* [TASK DETAILS]: The reply should hold every line of the listing exactly, and none of its images.

* [RECORDS FOR THE TASK]:
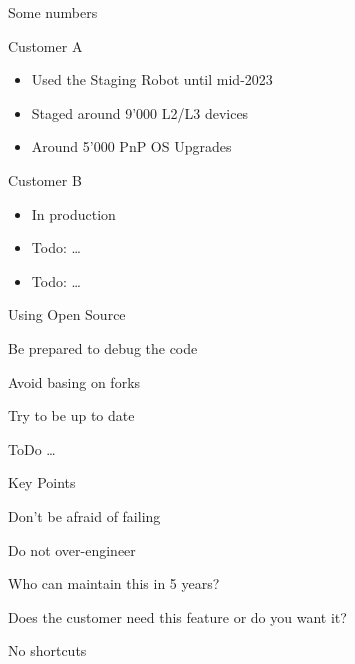 \documentclass[aspectratio=169]{beamer}
\begin{document}


\begin{frame}{Some numbers}

  Customer A
  \begin{itemize}
    \item Used the Staging Robot until mid-2023
    \item Staged around 9'000 L2/L3 devices
    \item Around 5'000 PnP OS Upgrades
  \end{itemize}

  Customer B
  \begin{itemize}
    \item In production
    \item Todo: \dots
    \item Todo: \dots
  \end{itemize}


\end{frame}



\begin{frame}{Using Open Source}

  \begin{vfilleditems}
    \item Be prepared to debug the code
    \item Avoid basing on forks
    \item Try to be up to date
    \item ToDo \dots
  \end{vfilleditems}

\end{frame}


\begin{frame}{Key Points}

  \begin{vfilleditems}
    \item Don't be afraid of failing
    \item Do not over-engineer
    \item Who can maintain this in 5 years?
    \item Does the customer need this feature or do you want it?
    \item No shortcuts
  \end{vfilleditems}

\end{frame}

\end{document}
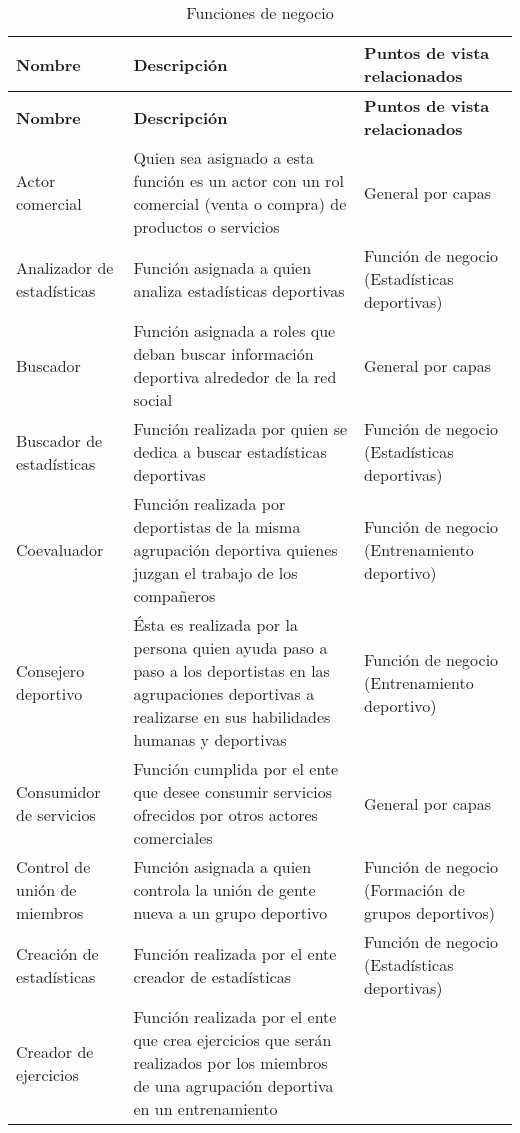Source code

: \begin{center}
	\begin{longtable}{|p{4cm}|p{7cm}|p{4cm}|}
		\caption{Funciones de negocio \label{tab:funciones_negocio}} \\
		\hline
		\textbf{Nombre} &
		\textbf{Descripción} &
		\textbf{Puntos de vista relacionados} \\
		\hline
		\endfirsthead
		\hline
		\textbf{Nombre} &
		\textbf{Descripción} &
		\textbf{Puntos de vista relacionados} \\
		\hline
		\endhead
		\hline
		\endfoot
		\hline
		\endlastfoot
		Actor comercial & 
		Quien sea asignado a esta función es un actor con un rol comercial (venta o compra) de productos o servicios & 
		General por capas
		\\
		\hline
		Analizador de estadísticas & 
		Función asignada a quien analiza estadísticas deportivas & 
		Función de negocio (Estadísticas deportivas)
		\\
		\hline
		Buscador & 
		Función asignada a roles que deban buscar información deportiva alrededor de la red social & 
		General por capas
		\\
		\hline
		Buscador de estadísticas & 
		Función realizada por quien se dedica a buscar estadísticas deportivas & 
		Función de negocio (Estadísticas deportivas)
		\\
		\hline
		Coevaluador & 
		Función realizada por deportistas de la misma agrupación deportiva quienes juzgan el trabajo de los compañeros & 
		Función de negocio (Entrenamiento deportivo)
		\\
		\hline
		Consejero deportivo & 
		Ésta es realizada por la persona quien ayuda paso a paso a los deportistas en las agrupaciones deportivas a realizarse en sus habilidades humanas y deportivas & 
		Función de negocio (Entrenamiento deportivo)
		\\
		\hline
		Consumidor de servicios & 
		Función cumplida por el ente que desee consumir servicios ofrecidos por otros actores comerciales & 
		General por capas
		\\
		\hline
		Control de unión de miembros & 
		Función asignada a quien controla la unión de gente nueva a un grupo deportivo & 
		Función de negocio (Formación de grupos deportivos)
		\\
		\hline
		Creación de estadísticas & 
		Función realizada por el ente creador de estadísticas & 
		Función de negocio (Estadísticas deportivas)
		\\
		\hline
		Creador de ejercicios & 
		Función realizada por el ente que crea ejercicios que serán realizados por los miembros de una agrupación deportiva en un entrenamiento & 

\end{longtable}
\end{center}
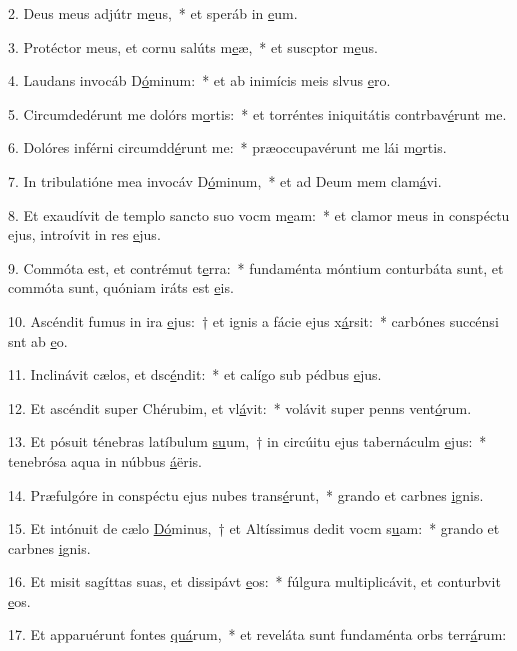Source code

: 2. Deus meus adjútr m\uline{e}us,~* et speráb in \uline{e}um.\par 
3. Protéctor meus, et cornu salúts m\uline{e}æ,~* et suscptor m\uline{e}us.\par 
4. Laudans invocáb D\uline{ó}minum:~* et ab inimícis meis slvus \uline{e}ro.\par 
5. Circumdedérunt me dolórs m\uline{o}rtis:~* et torréntes iniquitátis contrbav\uline{é}runt me.\par 
6. Dolóres inférni circumdd\uline{é}runt me:~* præoccupavérunt me lái m\uline{o}rtis.\par 
7. In tribulatióne mea invocáv D\uline{ó}minum,~* et ad Deum mem clam\uline{á}vi.\par 
8. Et exaudívit de templo sancto suo vocm m\uline{e}am:~* et clamor meus in conspéctu ejus, introívit in res \uline{e}jus.\par 
9. Commóta est, et contrémut t\uline{e}rra:~* fundaménta móntium conturbáta sunt, et commóta sunt, quóniam iráts est \uline{e}is.\par 
10. Ascéndit fumus in ira \uline{e}jus:~† et ignis a fácie ejus x\uline{á}rsit:~* carbónes succénsi snt ab \uline{e}o.\par 
11. Inclinávit cælos, et dsc\uline{é}ndit:~* et calígo sub pédbus \uline{e}jus.\par 
12. Et ascéndit super Chérubim, et vl\uline{á}vit:~* volávit super penns vent\uline{ó}rum.\par 
13. Et pósuit ténebras latíbulum \uline{su}um,~† in circúitu ejus tabernáculm \uline{e}jus:~* tenebrósa aqua in núbbus \uline{á}ëris.\par 
14. Præfulgóre in conspéctu ejus nubes trans\uline{é}runt,~* grando et carbnes \uline{i}gnis.\par 
15. Et intónuit de cælo \uline{Dó}minus,~† et Altíssimus dedit vocm s\uline{u}am:~* grando et carbnes \uline{i}gnis.\par 
16. Et misit sagíttas suas, et dissipávt \uline{e}os:~* fúlgura multiplicávit, et conturbvit \uline{e}os.\par 
17. Et apparuérunt fontes \uline{quá}rum,~* et reveláta sunt fundaménta orbs terr\uline{á}rum:\par 

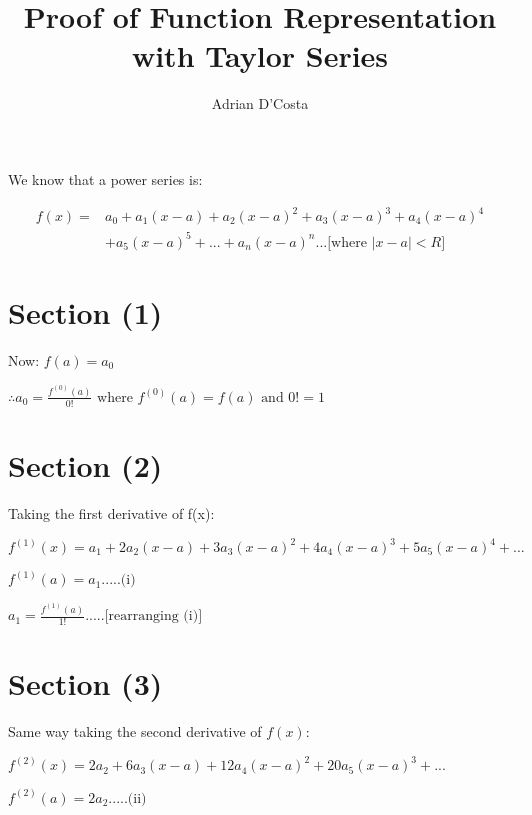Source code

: \documentclass[14pt]{extreport}
\title{Proof of Function Representation with Taylor Series}
\author{Adrian D'Costa}
\begin{document}
\maketitle

We know that a power series is:
\newline

\begin{align*} f(x) =& a_0 + a_1(x-a) + a_2(x-a)^2 + a_3(x-a)^3 + a_4(x-a)^4 \\&+ a_5(x-a)^5 + ... + a_n(x-a)^{n}... \text{[where }\left|x-a\right| < R\text{]}\end{align*}
\newline

\section{Section (1)}
Now:
$f(a) = a_0$
\newline

$\therefore a_0 = \frac{f^{(0)}(a)}{0!} \text{ where } f^{(0)}(a) = f(a) \text{ and } 0! = 1$
\newline

\section{Section (2)}

Taking the first derivative of f(x):
\newline

$f^{(1)}(x) = a_1 + 2a_2(x-a) + 3a_3(x-a)^2 + 4a_4(x-a)^3 + 5a_5(x-a)^4 + ...$
\newline

$f^{(1)}(a) = a_1.....\text{(i)}$

$a_{1} = \frac{f^{(1)}(a)}{1!}.....\text{[rearranging (i)]}$
\newline
\newline

\section{Section (3)}

Same way taking the second derivative of $f(x)$:
\newline

$f^{(2)}(x) =  2a_2 + 6a_3(x-a) + 12a_4(x-a)^2 + 20a_5(x-a)^3 + ...$
\newline

$f^{(2)}(a) = 2a_2.....\text{(ii)}$
\newline
\end{document}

* [TASK RESULT]:
 \documentclass[aspectratio=169]{beamer}
\begin{document}


\begin{frame}{Some numbers}

  Customer A
  \begin{itemize}
    \item Used the Staging Robot until mid-2023
    \item Staged around 9'000 L2/L3 devices
    \item Around 5'000 PnP OS Upgrades
  \end{itemize}

  Customer B
  \begin{itemize}
    \item In production
    \item Todo: \dots
    \item Todo: \dots
  \end{itemize}


\end{frame}



\begin{frame}{Using Open Source}

  \begin{vfilleditems}
    \item Be prepared to debug the code
    \item Avoid basing on forks
    \item Try to be up to date
    \item ToDo \dots
  \end{vfilleditems}

\end{frame}


\begin{frame}{Key Points}

  \begin{vfilleditems}
    \item Don't be afraid of failing
    \item Do not over-engineer
    \item Who can maintain this in 5 years?
    \item Does the customer need this feature or do you want it?
    \item No shortcuts
  \end{vfilleditems}

\end{frame}

\end{document}
Source code

: \begin{center}
	\begin{longtable}{|p{4cm}|p{7cm}|p{4cm}|}
		\caption{Funciones de negocio \label{tab:funciones_negocio}} \\
		\hline
		\textbf{Nombre} &
		\textbf{Descripción} &
		\textbf{Puntos de vista relacionados} \\
		\hline
		\endfirsthead
		\hline
		\textbf{Nombre} &
		\textbf{Descripción} &
		\textbf{Puntos de vista relacionados} \\
		\hline
		\endhead
		\hline
		\endfoot
		\hline
		\endlastfoot
		Actor comercial & 
		Quien sea asignado a esta función es un actor con un rol comercial (venta o compra) de productos o servicios & 
		General por capas
		\\
		\hline
		Analizador de estadísticas & 
		Función asignada a quien analiza estadísticas deportivas & 
		Función de negocio (Estadísticas deportivas)
		\\
		\hline
		Buscador & 
		Función asignada a roles que deban buscar información deportiva alrededor de la red social & 
		General por capas
		\\
		\hline
		Buscador de estadísticas & 
		Función realizada por quien se dedica a buscar estadísticas deportivas & 
		Función de negocio (Estadísticas deportivas)
		\\
		\hline
		Coevaluador & 
		Función realizada por deportistas de la misma agrupación deportiva quienes juzgan el trabajo de los compañeros & 
		Función de negocio (Entrenamiento deportivo)
		\\
		\hline
		Consejero deportivo & 
		Ésta es realizada por la persona quien ayuda paso a paso a los deportistas en las agrupaciones deportivas a realizarse en sus habilidades humanas y deportivas & 
		Función de negocio (Entrenamiento deportivo)
		\\
		\hline
		Consumidor de servicios & 
		Función cumplida por el ente que desee consumir servicios ofrecidos por otros actores comerciales & 
		General por capas
		\\
		\hline
		Control de unión de miembros & 
		Función asignada a quien controla la unión de gente nueva a un grupo deportivo & 
		Función de negocio (Formación de grupos deportivos)
		\\
		\hline
		Creación de estadísticas & 
		Función realizada por el ente creador de estadísticas & 
		Función de negocio (Estadísticas deportivas)
		\\
		\hline
		Creador de ejercicios & 
		Función realizada por el ente que crea ejercicios que serán realizados por los miembros de una agrupación deportiva en un entrenamiento & 

\end{longtable}
\end{center}
Source code

: 2. Deus meus adjútr m\uline{e}us,~* et speráb in \uline{e}um.\par 
3. Protéctor meus, et cornu salúts m\uline{e}æ,~* et suscptor m\uline{e}us.\par 
4. Laudans invocáb D\uline{ó}minum:~* et ab inimícis meis slvus \uline{e}ro.\par 
5. Circumdedérunt me dolórs m\uline{o}rtis:~* et torréntes iniquitátis contrbav\uline{é}runt me.\par 
6. Dolóres inférni circumdd\uline{é}runt me:~* præoccupavérunt me lái m\uline{o}rtis.\par 
7. In tribulatióne mea invocáv D\uline{ó}minum,~* et ad Deum mem clam\uline{á}vi.\par 
8. Et exaudívit de templo sancto suo vocm m\uline{e}am:~* et clamor meus in conspéctu ejus, introívit in res \uline{e}jus.\par 
9. Commóta est, et contrémut t\uline{e}rra:~* fundaménta móntium conturbáta sunt, et commóta sunt, quóniam iráts est \uline{e}is.\par 
10. Ascéndit fumus in ira \uline{e}jus:~† et ignis a fácie ejus x\uline{á}rsit:~* carbónes succénsi snt ab \uline{e}o.\par 
11. Inclinávit cælos, et dsc\uline{é}ndit:~* et calígo sub pédbus \uline{e}jus.\par 
12. Et ascéndit super Chérubim, et vl\uline{á}vit:~* volávit super penns vent\uline{ó}rum.\par 
13. Et pósuit ténebras latíbulum \uline{su}um,~† in circúitu ejus tabernáculm \uline{e}jus:~* tenebrósa aqua in núbbus \uline{á}ëris.\par 
14. Præfulgóre in conspéctu ejus nubes trans\uline{é}runt,~* grando et carbnes \uline{i}gnis.\par 
15. Et intónuit de cælo \uline{Dó}minus,~† et Altíssimus dedit vocm s\uline{u}am:~* grando et carbnes \uline{i}gnis.\par 
16. Et misit sagíttas suas, et dissipávt \uline{e}os:~* fúlgura multiplicávit, et conturbvit \uline{e}os.\par 
17. Et apparuérunt fontes \uline{quá}rum,~* et reveláta sunt fundaménta orbs terr\uline{á}rum:\par 

Source code

: \documentclass[14pt]{extreport}
\title{Proof of Function Representation with Taylor Series}
\author{Adrian D'Costa}
\begin{document}
\maketitle

We know that a power series is:
\newline

\begin{align*} f(x) =& a_0 + a_1(x-a) + a_2(x-a)^2 + a_3(x-a)^3 + a_4(x-a)^4 \\&+ a_5(x-a)^5 + ... + a_n(x-a)^{n}... \text{[where }\left|x-a\right| < R\text{]}\end{align*}
\newline

\section{Section (1)}
Now:
$f(a) = a_0$
\newline

$\therefore a_0 = \frac{f^{(0)}(a)}{0!} \text{ where } f^{(0)}(a) = f(a) \text{ and } 0! = 1$
\newline

\section{Section (2)}

Taking the first derivative of f(x):
\newline

$f^{(1)}(x) = a_1 + 2a_2(x-a) + 3a_3(x-a)^2 + 4a_4(x-a)^3 + 5a_5(x-a)^4 + ...$
\newline

$f^{(1)}(a) = a_1.....\text{(i)}$

$a_{1} = \frac{f^{(1)}(a)}{1!}.....\text{[rearranging (i)]}$
\newline
\newline

\section{Section (3)}

Same way taking the second derivative of $f(x)$:
\newline

$f^{(2)}(x) =  2a_2 + 6a_3(x-a) + 12a_4(x-a)^2 + 20a_5(x-a)^3 + ...$
\newline

$f^{(2)}(a) = 2a_2.....\text{(ii)}$
\newline
\end{document}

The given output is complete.